The immediate effects of adenoviruses are usually not serious. Some parents are not even aware that their infants have suffered an infection. Repeated infections, however, have the potential to alter the development of airways and lungs. This, in many cases, leads to reduced lung function or asthma.

In 2010, it was estimated that 20 million people in the United States had asthma; nine million of these were children. Asthma is a disease in which the airways become inflamed and swollen, causing breathing difficulty and in severe cases, death. Thousands of Americans each year die from complications due to asthma.

While asthma can strike anyone, infants, children, and adults of African and Puerto Rican descent statistically have a higher rate of this illness. Scientists are still unsure as to the reason for these elevated numbers. Some believe it is genetic, while others blame the environment. It should be noted however, that a large percentage of Africans and Puerto Ricans live in urban environments where pollution is far more prevalent.

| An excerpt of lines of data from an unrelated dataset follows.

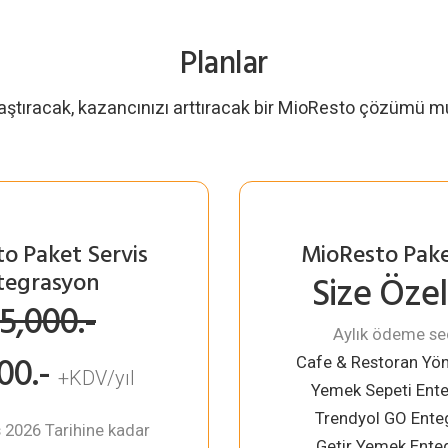
Planlar
ylaştıracak, kazancınızı arttıracak bir MioResto çözümü mu
to
Paket Servis
MioResto Pake
tegrasyon
Size Özel
15,000.-
Aylık ödeme se
00.-
Cafe & Restoran Yön
+KDV/yıl
Yemek Sepeti Ent
Trendyol GO Ente
 2026 Tarihine kadar
Getir Yemek Ente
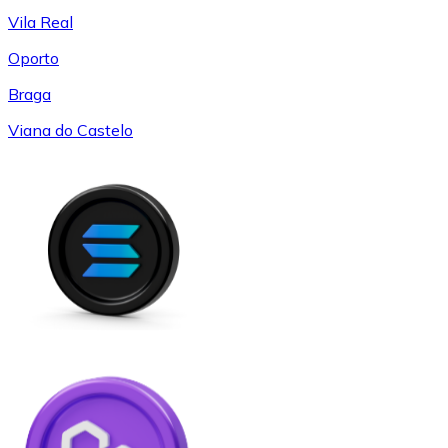
Vila Real
Oporto
Braga
Viana do Castelo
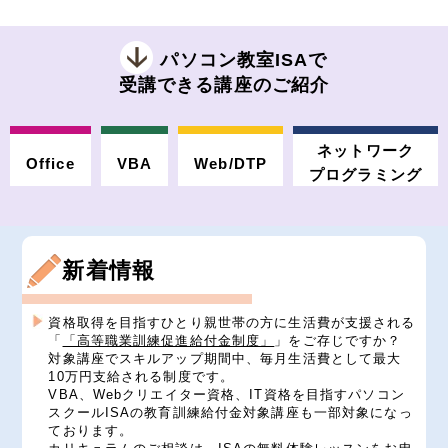
パソコン教室ISAで
受講できる講座のご紹介
ネットワーク
Office
VBA
Web/DTP
プログラミング
新着情報
資格取得を目指すひとり親世帯の方に生活費が支援される
「
「高等職業訓練促進給付金制度」
」をご存じですか？
対象講座でスキルアップ期間中、毎月生活費として最大
10万円支給される制度です。
VBA、Webクリエイター資格、IT資格を目指すパソコン
スクールISAの教育訓練給付金対象講座も一部対象になっ
ております。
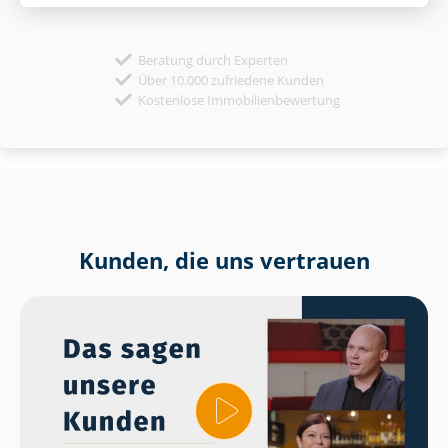
Beratung durch Experten
Über 10.000 zufriedene Kunden
Kostenlose Immobilienbewertung
Kunden, die uns vertrauen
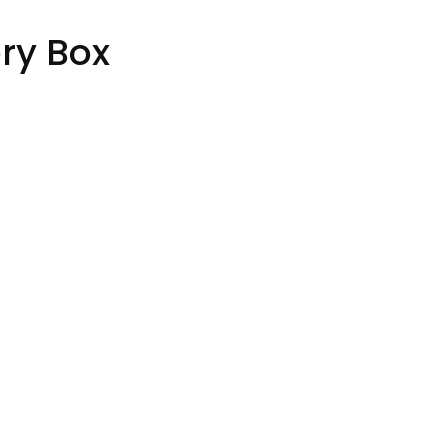
ry Box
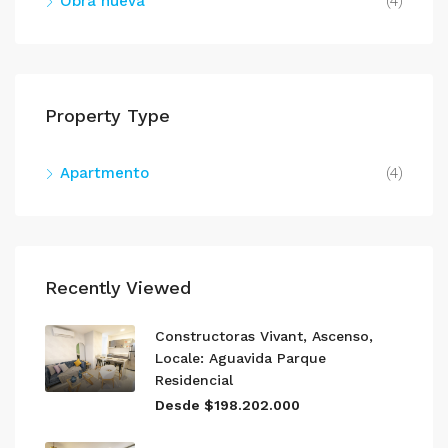
Obra nueva
(4)
Property Type
Apartmento
(4)
Recently Viewed
Constructoras Vivant, Ascenso,
Locale: Aguavida Parque
Residencial
Desde $198.202.000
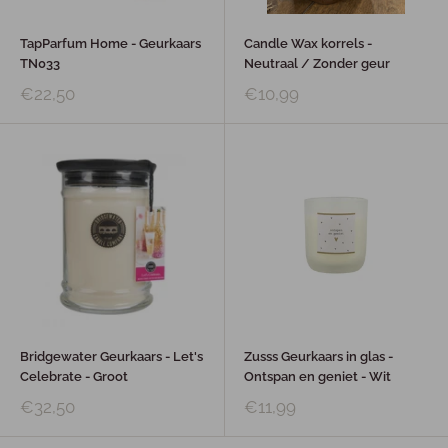
TapParfum Home - Geurkaars
Candle Wax korrels -
TN033
Neutraal / Zonder geur
€22,50
€10,99
Bridgewater Geurkaars - Let's
Zusss Geurkaars in glas -
Celebrate - Groot
Ontspan en geniet - Wit
€32,50
€11,99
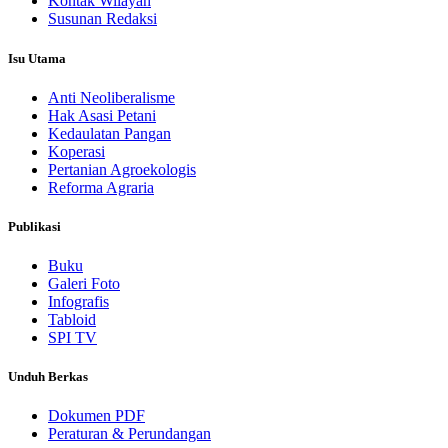
Kontak Wilayah
Susunan Redaksi
Isu Utama
Anti Neoliberalisme
Hak Asasi Petani
Kedaulatan Pangan
Koperasi
Pertanian Agroekologis
Reforma Agraria
Publikasi
Buku
Galeri Foto
Infografis
Tabloid
SPI TV
Unduh Berkas
Dokumen PDF
Peraturan & Perundangan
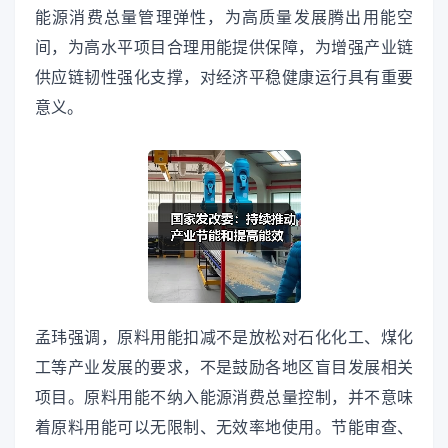
能源消费总量管理弹性，为高质量发展腾出用能空
间，为高水平项目合理用能提供保障，为增强产业链
供应链韧性强化支撑，对经济平稳健康运行具有重要
意义。
孟玮强调，原料用能扣减不是放松对石化化工、煤化
工等产业发展的要求，不是鼓励各地区盲目发展相关
项目。原料用能不纳入能源消费总量控制，并不意味
着原料用能可以无限制、无效率地使用。节能审查、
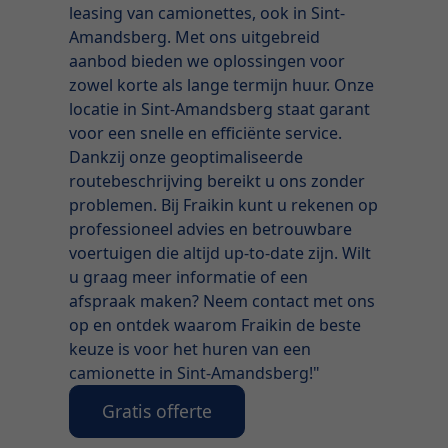
leasing van camionettes, ook in Sint-
Amandsberg. Met ons uitgebreid
aanbod bieden we oplossingen voor
zowel korte als lange termijn huur. Onze
locatie in Sint-Amandsberg staat garant
voor een snelle en efficiënte service.
Dankzij onze geoptimaliseerde
routebeschrijving bereikt u ons zonder
problemen. Bij Fraikin kunt u rekenen op
professioneel advies en betrouwbare
voertuigen die altijd up-to-date zijn. Wilt
u graag meer informatie of een
afspraak maken? Neem contact met ons
op en ontdek waarom Fraikin de beste
keuze is voor het huren van een
camionette in Sint-Amandsberg!"
Gratis offerte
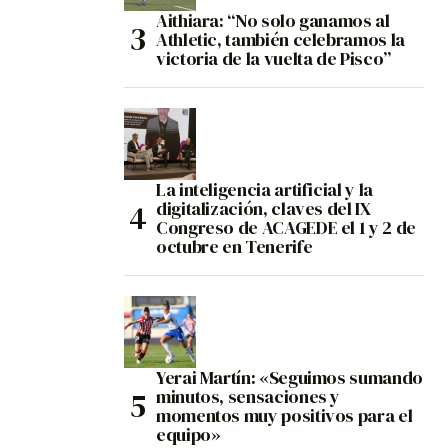
Aithiara: “No solo ganamos al
Athletic, también celebramos la
victoria de la vuelta de Pisco”
La inteligencia artificial y la
digitalización, claves del IX
Congreso de ACAGEDE el 1 y 2 de
octubre en Tenerife
Yerai Martín: «Seguimos sumando
minutos, sensaciones y
momentos muy positivos para el
equipo»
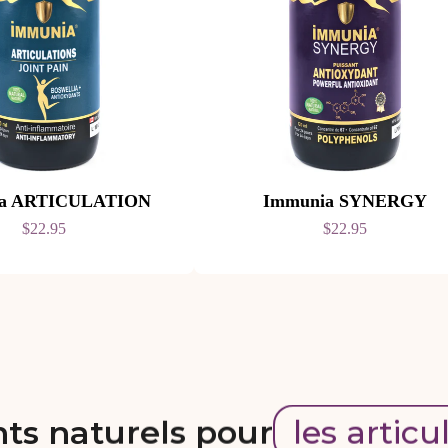
ia ARTICULATION
Immunia SYNERGY
$22.95
$22.95
ts naturels pour
les articu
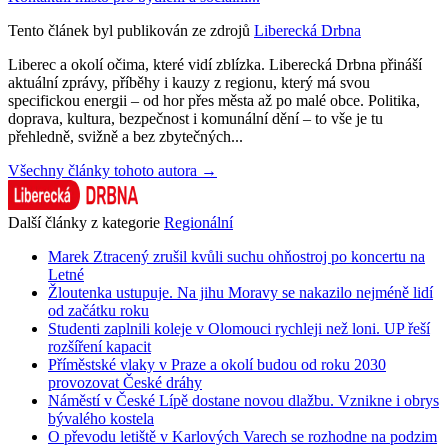
Tento článek byl publikován ze zdrojů
Liberecká Drbna
Liberec a okolí očima, které vidí zblízka. Liberecká Drbna přináší
aktuální zprávy, příběhy i kauzy z regionu, který má svou
specifickou energii – od hor přes města až po malé obce. Politika,
doprava, kultura, bezpečnost i komunální dění – to vše je tu
přehledně, svižně a bez zbytečných...
Všechny články tohoto autora →
Další články z kategorie
Regionální
Marek Ztracený zrušil kvůli suchu ohňostroj po koncertu na
Letné
Žloutenka ustupuje. Na jihu Moravy se nakazilo nejméně lidí
od začátku roku
Studenti zaplnili koleje v Olomouci rychleji než loni. UP řeší
rozšíření kapacit
Příměstské vlaky v Praze a okolí budou od roku 2030
provozovat České dráhy
Náměstí v České Lípě dostane novou dlažbu. Vznikne i obrys
bývalého kostela
O převodu letiště v Karlových Varech se rozhodne na podzim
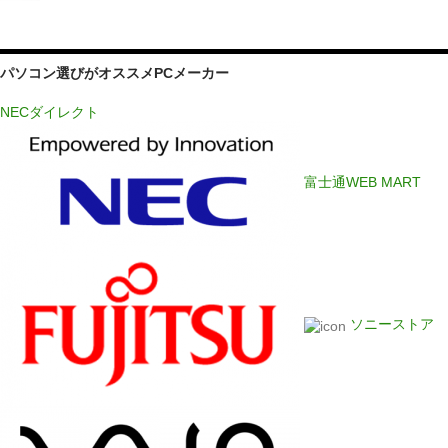
パソコン選びがオススメPCメーカー
NECダイレクト
富士通WEB MART
ソニーストア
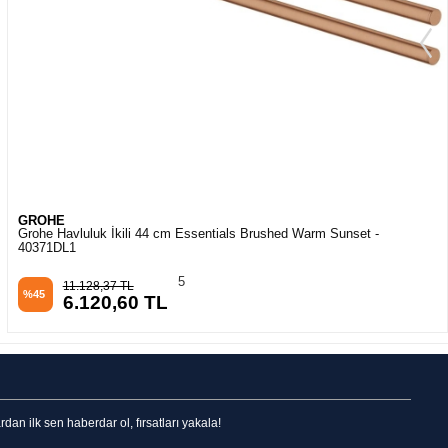
GROHE
Grohe Havluluk İkili 44 cm Essentials Brushed Warm Sunset -
40371DL1
5
11.128,37 TL
%45
6.120,60 TL
n ilk sen haberdar ol, fırsatları yakala!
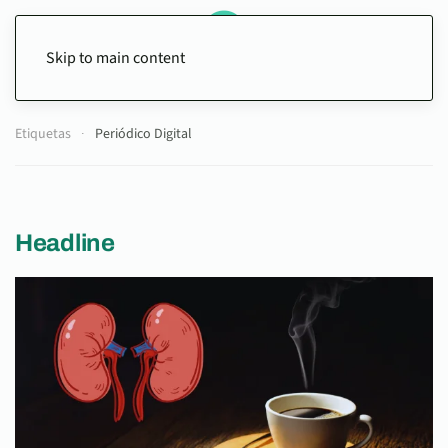
Skip to main content
Etiquetas
Periódico Digital
Headline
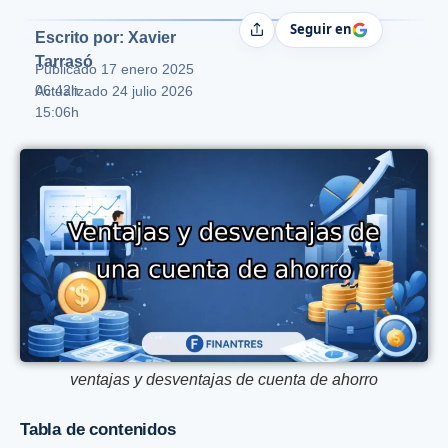
Seguir en
Compartir
Escrito por: Xavier
Tarrasó
Publicado
17 enero 2025
06:42h
Actualizado 24 julio 2026
15:06h
ventajas y desventajas de cuenta de ahorro
Tabla de contenidos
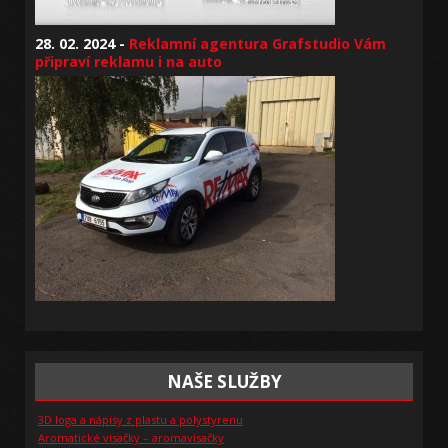
28. 02. 2024 -
Reklamní agentura Grafstudio Vám
připraví reklamu i na auto
NAŠE SLUŽBY
3D loga a nápisy z plastu a polystyrenu
Aromatické visačky – aromavisačky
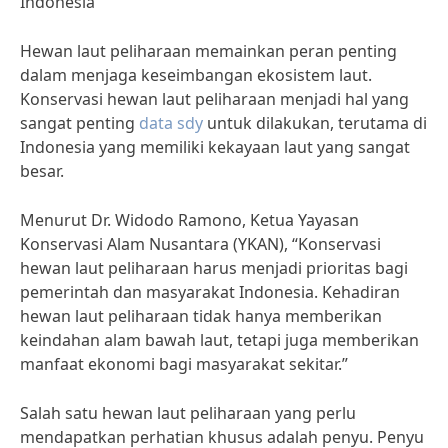
Indonesia
Hewan laut peliharaan memainkan peran penting
dalam menjaga keseimbangan ekosistem laut.
Konservasi hewan laut peliharaan menjadi hal yang
sangat penting
data sdy
untuk dilakukan, terutama di
Indonesia yang memiliki kekayaan laut yang sangat
besar.
Menurut Dr. Widodo Ramono, Ketua Yayasan
Konservasi Alam Nusantara (YKAN), “Konservasi
hewan laut peliharaan harus menjadi prioritas bagi
pemerintah dan masyarakat Indonesia. Kehadiran
hewan laut peliharaan tidak hanya memberikan
keindahan alam bawah laut, tetapi juga memberikan
manfaat ekonomi bagi masyarakat sekitar.”
Salah satu hewan laut peliharaan yang perlu
mendapatkan perhatian khusus adalah penyu. Penyu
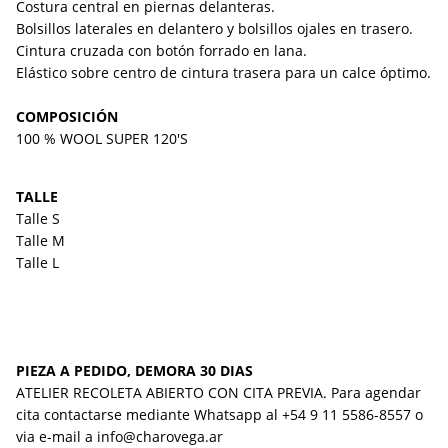
Costura central en piernas delanteras.
Bolsillos laterales en delantero y bolsillos ojales en trasero.
Cintura cruzada con botón forrado en lana.
Elástico sobre centro de cintura trasera para un calce óptimo.
COMPOSICIÓN
100 % WOOL SUPER 120'S
TALLE
Talle S
Talle M
Talle L
PIEZA A PEDIDO, DEMORA 30 DIAS
ATELIER RECOLETA ABIERTO CON CITA PREVIA. Para agendar
cita contactarse mediante Whatsapp al
+54 9 11 5586-8557
o
via e-mail a
info@charovega.ar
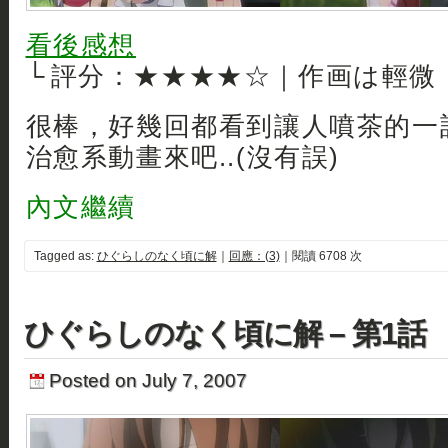
看後感想
└ 評分：★★★★☆｜作画は輕微
很棒，好幾回都看到讓人噴茶的一話
治愈系動畫來吧..(沒有誤)
內文繼續
Tagged as:
ひぐらしのなく頃に解
｜
回應：(3)
｜閱讀 6708 次
ひぐらしのなく頃に解 – 第1話
Posted on July 7, 2007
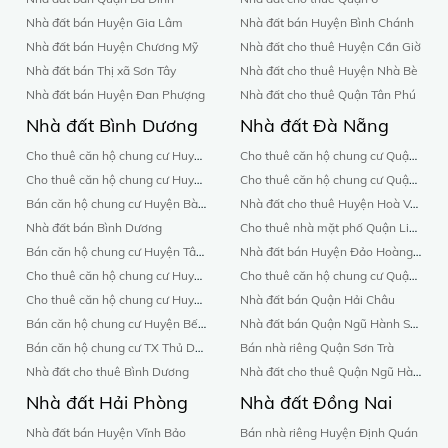
Nhà đất bán Huyện Gia Lâm
Nhà đất bán Huyện Bình Chánh
Nhà đất bán Huyện Chương Mỹ
Nhà đất cho thuê Huyện Cần Giờ
Nhà đất bán Thị xã Sơn Tây
Nhà đất cho thuê Huyện Nhà Bè
Nhà đất bán Huyện Đan Phượng
Nhà đất cho thuê Quận Tân Phú
Nhà đất Bình Dương
Nhà đất Đà Nẵng
Cho thuê căn hộ chung cư Huyện Bàu Bàng
Cho thuê căn hộ chung cư Quận Cẩm Lệ
Cho thuê căn hộ chung cư Huyện Bến Cát
Cho thuê căn hộ chung cư Quận Hải Châu
Bán căn hộ chung cư Huyện Bàu Bàng
Nhà đất cho thuê Huyện Hoà Vang
Nhà đất bán Bình Dương
Cho thuê nhà mặt phố Quận Liên Chiểu
Bán căn hộ chung cư Huyện Tân Uyên
Nhà đất bán Huyện Đảo Hoàng Sa
Cho thuê căn hộ chung cư Huyện Thuận An
Cho thuê căn hộ chung cư Quận Liên Chiểu
Cho thuê căn hộ chung cư Huyện Phú Giáo
Nhà đất bán Quận Hải Châu
Bán căn hộ chung cư Huyện Bến Cát
Nhà đất bán Quận Ngũ Hành Sơn
Bán căn hộ chung cư TX Thủ Dầu Một
Bán nhà riêng Quận Sơn Trà
Nhà đất cho thuê Bình Dương
Nhà đất cho thuê Quận Ngũ Hành Sơn
Nhà đất Hải Phòng
Nhà đất Đồng Nai
Nhà đất bán Huyện Vĩnh Bảo
Bán nhà riêng Huyện Định Quán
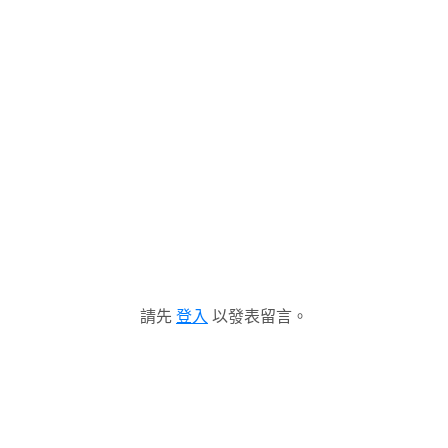
請先
登入
以發表留言。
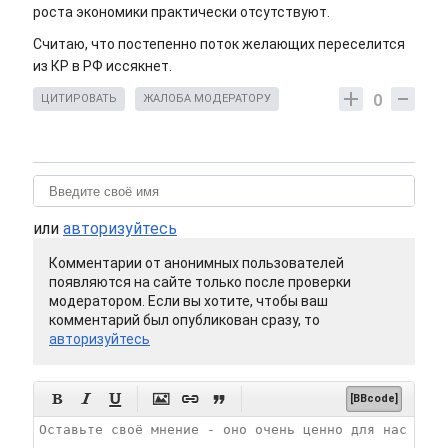
роста экономики практически отсутствуют.
Считаю, что постепенно поток желающих переселится
из КР в РФ иссякнет.
0
ЦИТИРОВАТЬ
ЖАЛОБА МОДЕРАТОРУ
или
авторизуйтесь
Комментарии от анонимных пользователей
появляются на сайте только после проверки
модератором. Если вы хотите, чтобы ваш
комментарий был опубликован сразу, то
авторизуйтесь






[BBcode]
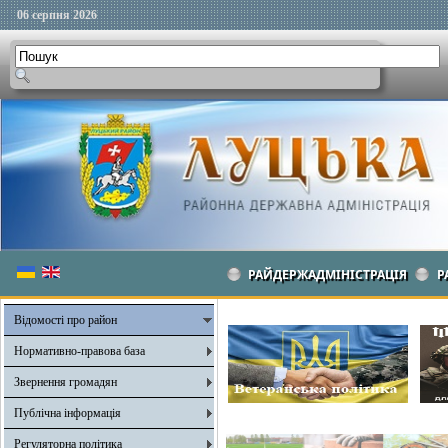
06 серпня 2026
РАЙДЕРЖАДМІНІСТРАЦІЯ
Р
Відомості про район
Нормативно-правова база
Звернення громадян
Публічна інформація
Регуляторна політика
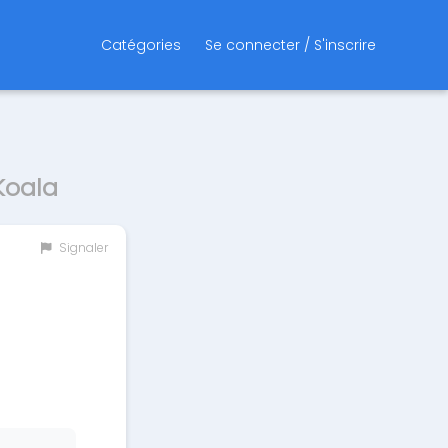
Catégories
Se connecter / S'inscrire
Koala
Signaler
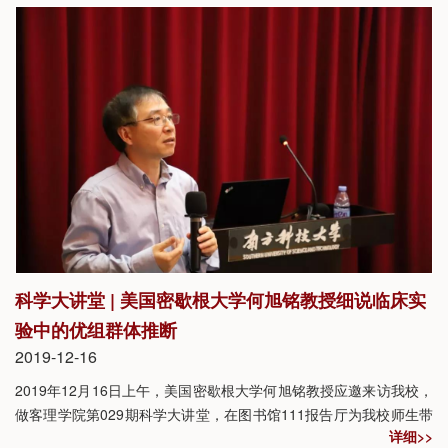
科学大讲堂 | 美国密歇根大学何旭铭教授细说临床实
验中的优组群体推断
2019-12-16
2019年12月16日上午，美国密歇根大学何旭铭教授应邀来访我校，
做客理学院第029期科学大讲堂，在图书馆111报告厅为我校师生带
详细>>
来主题为“临床实验中的优组群体推断—数据会不会把你引入歧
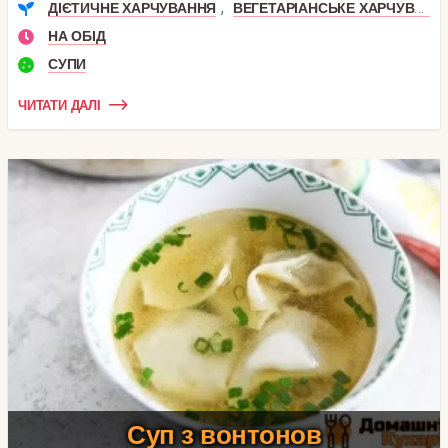
,
ДІЄТИЧНЕ ХАРЧУВАННЯ
ВЕГЕТАРІАНСЬКЕ ХАРЧУВАННЯ
НА ОБІД
СУПИ
ЧИТАТИ ДАЛІ
Суп з вонтонов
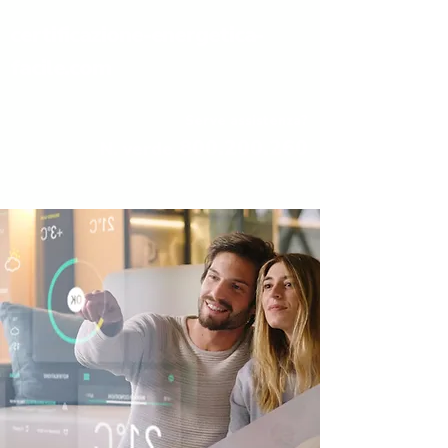
certificazione-energetica-
facile.com
Serve assistenza?
800.200.260
N. verde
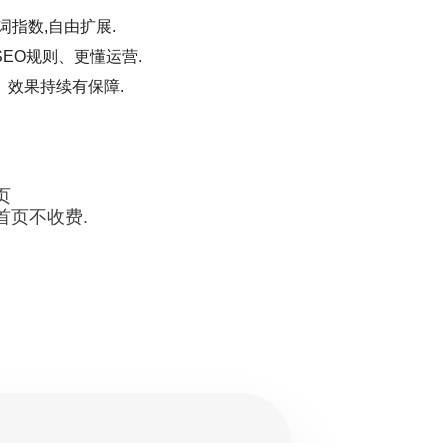
词指数,自由扩展.
EO规则、更懂运营.
、效果持续有保障.
页
首页不收费.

According to the National Heart, Lung and Blood Institute, more asthma related deaths occur in countries with low to middle incomes. The reasoning behind these figures is lack of affordable healthcare. Ironically, the more developed, westernized countries have a higher rate of asthma symptoms.

The United States, Australia and New Zealand are among the countries with the highest instances of asthma; Eastern Europe, Indonesia and Ethiopia rate the lowest.

While adenoviruses which contribute most to asthma symptoms are not treatable, they are preventable. Washing hands thoroughly, disinfecting surfaces, and covering one's mouth when sneezing or coughing are all effective means of avoiding and stopping the spread of the virus. An ounce of prevention is always better than a trip to the pharmacy.